Akibat lemahnya kaderisasi itu, kader tidak memiliki elektabilitas dan kapabilitas untuk dicalonkan menjadi kepala daerah.
"Karena kaderisasi lemah, maka banyak kader partai yang tak layak untuk dicalonkan," kata analis politik Universitas Esa Unggul Jamiluddin Ritonga kepada
RMOL, Selasa (10/9).
Jamiluddin mencontohkan wilayah yang melaksanakan Pilkada 2024 melawan kotak kosong, salah satunya di Surabaya.
Menurutnya, kondisi kotak kosong itu karena kader partai politik tidak dipercaya atau tidak mampu bersaing melawan calon petahana Eri Cahyadi dari PDIP.
"Akibatnya, partai di luar PDIP semuanya mengusung Eri Cahyadi-Armuji sebagai calon wali kota dan wakil wali kota Surabaya. Duet ini akhirnya melawan kotak kosong," ucapnya.

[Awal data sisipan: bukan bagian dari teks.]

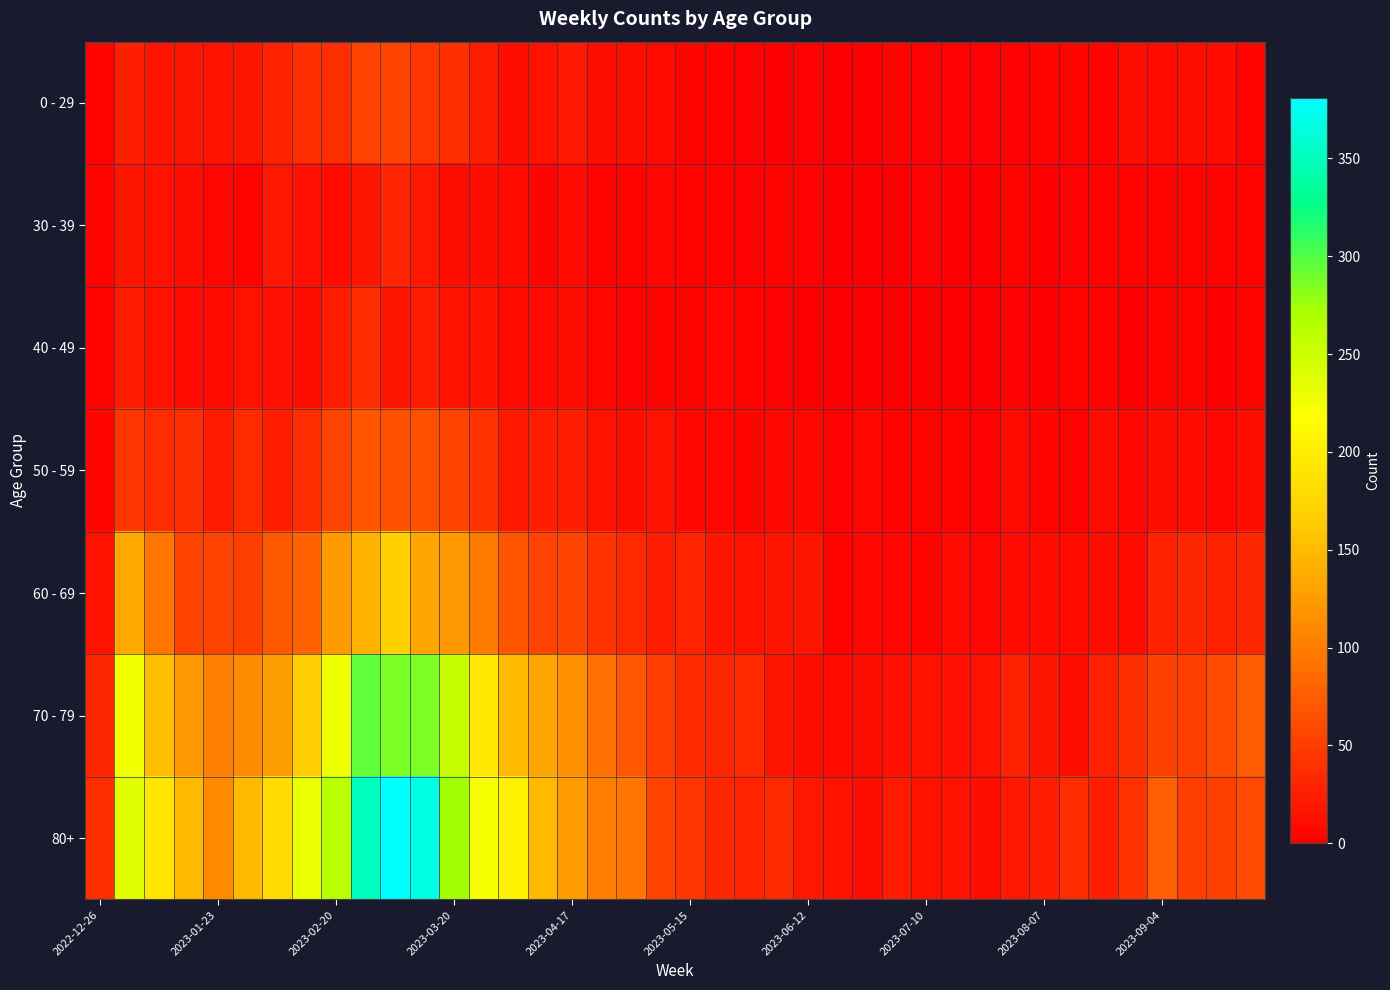

Rank the series by their maximum value, from highest to lowest.

80+, 70 - 79, 60 - 69, 50 - 59, 0 - 29, 40 - 49, 30 - 39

Padahal, kata Jamiluddin, dalam kasus Surabaya ini, partai koalisi besar seperti Gerindra dan Golkar, ditambah partai kecil seperti PSI lebih dari cukup untuk mengusung calon.
"Namun hal itu tak dilakukan karena kadernya lemah sehingga dinilai tak mampu melawan duet Eri-Armuji," tandasnya.